„Sell in May and go away – but remember to come back in September“: Die bekannte Börsenweisheit basiert auf dem Umstand, dass der Aktienmarkt in den Sommermonaten meist schlechter läuft, als im Rest des Jahres. Im vergangenen Jahr beispielsweise büßte der Dax von Anfang Mai bis Ende September mehr als 18 Prozent an Wert ein, stieg dann aber im November wieder um fast 29 Prozent – die Börsenregel hatte also Recht. In diesem Jahr sieht es nach Einschätzung von Robert Halver jedoch anders aus, der Mai-Effekt dürfte nicht allzu sehr ins Gewicht fallen. Denn von Januar bis April gab es keine Hausse, von der man jetzt mögliche Gewinne mitnehmen könnte.

Stattdessen verweist der Kapitalmarktexperte auf handfeste Herausforderungen, mit denen die Märkte konfrontiert sind. Zum einen ist dies die Brexit-Frage, zum anderen belastet der starke Euro mit einem Kurs von über 1,16 die Exporte. Doch ganz so düster sehe es in der Gesamtschau nicht aus. Die großen Problemfelder, die das erste Quartal noch stark belastet hatten, seien inzwischen weitgehend ausgeräumt worden: Chinas Wirtschaft habe sich wieder etwas erholt, beim Ölpreis zeichne sich eine Stabilisierung ab und die befürchtete Zinswende in den USA scheint erst einmal auszubleiben – Halver zufolge dürfte die Fed die Füße weiter stillhalten und der Wirtschaft Zeit für eine Erholung geben, bis die Brexit-Frage geklärt sei.
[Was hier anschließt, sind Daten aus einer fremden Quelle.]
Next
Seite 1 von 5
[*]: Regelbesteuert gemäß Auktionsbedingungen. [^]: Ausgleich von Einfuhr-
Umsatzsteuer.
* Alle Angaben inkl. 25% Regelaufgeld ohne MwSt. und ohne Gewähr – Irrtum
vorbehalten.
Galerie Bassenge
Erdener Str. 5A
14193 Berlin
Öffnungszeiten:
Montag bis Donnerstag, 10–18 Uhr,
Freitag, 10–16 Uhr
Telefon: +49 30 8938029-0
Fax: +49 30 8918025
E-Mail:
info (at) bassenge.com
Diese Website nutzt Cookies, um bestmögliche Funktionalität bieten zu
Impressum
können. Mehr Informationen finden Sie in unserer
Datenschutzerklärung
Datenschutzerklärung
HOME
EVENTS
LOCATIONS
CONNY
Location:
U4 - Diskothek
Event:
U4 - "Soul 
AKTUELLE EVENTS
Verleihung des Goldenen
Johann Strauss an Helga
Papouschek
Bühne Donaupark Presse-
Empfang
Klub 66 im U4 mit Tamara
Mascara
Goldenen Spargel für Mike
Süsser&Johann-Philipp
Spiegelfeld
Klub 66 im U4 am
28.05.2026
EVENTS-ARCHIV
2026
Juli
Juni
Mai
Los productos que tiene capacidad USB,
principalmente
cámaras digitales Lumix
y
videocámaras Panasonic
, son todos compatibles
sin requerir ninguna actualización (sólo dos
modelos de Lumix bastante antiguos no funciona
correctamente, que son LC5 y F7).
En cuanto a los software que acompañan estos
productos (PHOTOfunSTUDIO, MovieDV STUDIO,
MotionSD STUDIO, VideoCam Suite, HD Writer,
In Europa sei die Konjunktur allerdings weiterhin angeschlagen und die EZB bleibe in der Zwangslage, den Markt weiter stützen zu müssen. So dürfte die Wirtschaftsleistung im Euroraum laut aktueller Frühjahrsprognose der Europäischen Kommission etwas schwächer ausfallen, als noch in der Wintervorausschau prognostiziert wurde. Für die EU werden demnach statt einem BIP von 1,9 Prozent nun nur noch 1,8 Prozent für das laufende Jahr erwartet. In der Eurozone zeigt sich ein vergleichbares Bild: Für 2016 war noch ein Zuwachs von 1,7 Prozent und für 2017 ein Plus von 1,9 Prozent vorhergesagt, nun sind es in der Frühjahrsprognose lediglich 1,6 Prozent für das laufende Jahr und 1,8 Prozent für 2017. Vor allem die massive Verschuldung der Euro-Staaten sieht Halver als Problem. „Wenn wir so weitermachen, fahren wir die Eurozone mit Lichtgeschwindigkeit an die Wand“, betont der Finanzexperte.

Nichtsdestotrotz, so Halver im Interview, würden einzelne Unternehmen wie etwa BMW an ihren Jahresprognosen festhalten. Für Anleger könnte auch das Thema Gold zunehmend interessant sein: Der derzeitige Goldpreis von rund 1.300 Dollar müsste Halver zufolge eigentlich „viel viel höher sein“. Denn alle Argumente sprächen für das Edelmetall: Überschuldung, Niedrigzinsen, schlechte Bonität in der Eurozone. Die Notenbanken jedoch wüssten, ein dramatisch steigender Goldpreis würde das Vertrauen in die Papierwährung schwächen. Daher würde der Goldpreis über die Derivatemärkte von den Notenbanken niedrig gehalten. Halver ist sich jedoch sicher: Solange die Notenbanken weiterhin selbst Gold kaufen, kann daran nichts verkehrt sein – etwas Gold im Depot könne daher auch für Anleger ratsam sein.